The failure to object in this case cannot be dismissed as a trial tactic, and thus a deliberate by-pass. Aside from the state's bare allegation that such was the case, without the suggestion of the slighted tactical benefit, there is nothing here present upon which to speculate that the defense's failure to object to the introduction of Sykes' statement was a strategic decision. We can find no possible advantage which the defense might have gained, or thought they might gain, from the failure to conform with Florida Criminal Procedure Rule 3.190(i).
The burden is on the state to introduce a proper predicate for the admission of a confession or statement against interest into evidence. The trial judge, before receiving the admissions or confessions of a defendant must hold an evidentiary hearing outside the presence of the jury to determine if it was voluntarily made. Jackson v. Denno, supra. This is a pre-requisite to the introduction of the evidence; and the opportunity to have such a hearing is a pre-requisite to any assertion of waiver because of the defendant's failure to object.
The state's interest then, if not to be reduced to mere form, in having Florida Criminal Procedure Rule 3.190(i) followed, must be co-extensive with the established burden on the state.
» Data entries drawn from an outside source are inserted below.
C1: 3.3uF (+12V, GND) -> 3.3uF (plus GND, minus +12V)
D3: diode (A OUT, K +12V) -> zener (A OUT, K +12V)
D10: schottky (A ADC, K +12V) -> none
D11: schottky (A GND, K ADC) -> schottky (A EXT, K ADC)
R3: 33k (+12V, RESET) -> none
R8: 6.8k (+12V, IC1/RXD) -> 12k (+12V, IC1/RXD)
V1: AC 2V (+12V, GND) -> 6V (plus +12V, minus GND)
If the trial judge had questioned the admissibility of the statements, required the prosecution to show they were admissible, appellee would have been on notice as to the waiver of his rights, and Rule 3.190(i) might now foreclose him from bringing additional or subsequent arguments regarding the admissibility of the statement in question. Because the trial afforded appellee in this case did not conform to procedural requirements, long established, that the trial judge must assure himself of the admissibility of the criminal defendant's statements, we refuse to construe Rule 3.190(i) as foreclosing Sykes' opportunity to challenge the voluntariness of the statements admitted, and the concomitant waiver of Miranda rights.
The actual prejudice to appellee stemming from enforcing a waiver of Miranda rights, as well as the total absence of any indication that his failure to object is attributable to trial tactics, persuade us that the district court should be affirmed. Justice requires it.
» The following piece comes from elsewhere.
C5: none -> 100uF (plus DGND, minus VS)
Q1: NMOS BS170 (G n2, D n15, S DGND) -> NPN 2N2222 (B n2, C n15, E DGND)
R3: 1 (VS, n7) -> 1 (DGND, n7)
The state will have ninety days from the time our mandate issues to conduct an evidentiary hearing to determine whether Sykes was properly apprised of his Miranda rights, and understood and knowingly waived those rights at the time he made the incriminating statements used against him. If the state does not initiate a hearing before the expiration of that time, the district court may determine the issues on the record as transmitted.